Sabtu 13 Apr 2019 22:16 WIB

Beda Ambisi Jokowi-Prabowo dalam Naikkan Rasio Pajak

Jokowi memilih menaikkan rasio pajak secara perlahan.

Rep: Sapto Andika Candra/ Red: Friska Yolanda
 Pasangan capres-cawapres nomor urut 01 Joko Widodo dan Ma'ruf Amin serta pasangan nomor urut 02 Prabowo Subianto dan Sandiaga Uno saat mengikuti debat kelima Pilpres 2019 di Hotel Sultan, Jakarta, Sabtu (13/4/2019).
Foto: Republika/Prayogi
Pasangan capres-cawapres nomor urut 01 Joko Widodo dan Ma'ruf Amin serta pasangan nomor urut 02 Prabowo Subianto dan Sandiaga Uno saat mengikuti debat kelima Pilpres 2019 di Hotel Sultan, Jakarta, Sabtu (13/4/2019).

REPUBLIKA.CO.ID, JAKARTA -- Debat pamungkas pemilihan presiden (pilpres) pada Sabtu (13/4) malam hari ini cukup hangat. Tak hanya soal keuangan konvensional saja, keuangan syariah termasuk pengelolaan zakat dan wakaf juga ikut dibahas dalam debat. Keduanya paslon diminta adu ide soal bagaimana menaikkan angka rasio pajak, zakat, dan wakaf. 

Calon presiden (capres) nomor urut 02, Prabowo Subianto mendapat kesempatan pertama menjelaskan idenya. Prabowo memulai penjelasannya dengan mengungkap fakta bahwa ada sekitar Rp 2.000 triliun kekayaan Indonesia yang bocor, termasuk mengalir ke luar negeri. Seharusnya, menurut catatan Prabowo, setiap tahunnya Indonesia mendapat penerimaan termasuk dari pajak hingga Rp 4.000 trilun. Prabowo mengaku memperoleh data tersebut dari Komisi Pemberantasan Korupsi (KPK).

◇ ◇ ◇ ◇ ◇

- TUGAS YANG DIKERJAKAN -
1. Tuliskan ulang bagian teks bacaan di antara "Rep: Sapto Andika" dan "zakat, dan wakaf.", termasuk kedua ujungnya.
2. Jawab pertanyaan berikut berdasarkan teks bacaan.
(a) Di hotel mana debat kelima Pilpres 2019 diselenggarakan?
(b) Berapa besar kekayaan Indonesia yang bocor menurut Prabowo?
(c) Dari lembaga mana Prabowo mengaku memperoleh datanya?

- DATA TERCATAT -

◇ ◇ ◇ ◇ ◇

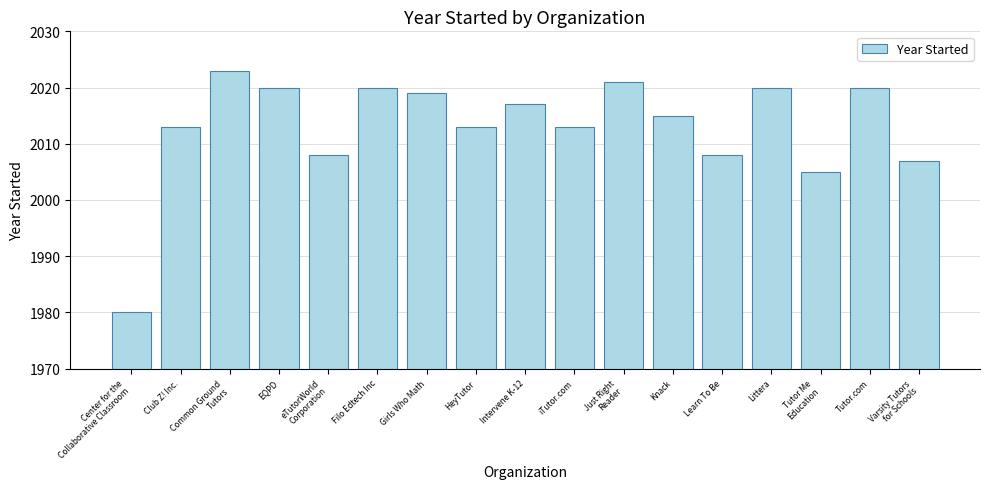

The value at Club Z! Inc. is 3449. True or false?

False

◇ ◇ ◇ ◇ ◇

- JAWABAN PER TUGAS -
1.
Rep: Sapto Andika Candra/ Red: Friska Yolanda
 Pasangan capres-cawapres nomor urut 01 Joko Widodo dan Ma'ruf Amin serta pasangan nomor urut 02 Prabowo Subianto dan Sandiaga Uno saat mengikuti debat kelima Pilpres 2019 di Hotel Sultan, Jakarta, Sabtu (13/4/2019).
Foto: Republika/Prayogi
Pasangan capres-cawapres nomor urut 01 Joko Widodo dan Ma'ruf Amin serta pasangan nomor urut 02 Prabowo Subianto dan Sandiaga Uno saat mengikuti debat kelima Pilpres 2019 di Hotel Sultan, Jakarta, Sabtu (13/4/2019).

REPUBLIKA.CO.ID, JAKARTA -- Debat pamungkas pemilihan presiden (pilpres) pada Sabtu (13/4) malam hari ini cukup hangat. Tak hanya soal keuangan konvensional saja, keuangan syariah termasuk pengelolaan zakat dan wakaf juga ikut dibahas dalam debat. Keduanya paslon diminta adu ide soal bagaimana menaikkan angka rasio pajak, zakat, dan wakaf.

2.
(a) Hotel Sultan, Jakarta.
(b) Sekitar Rp 2.000 triliun.
(c) Komisi Pemberantasan Korupsi (KPK).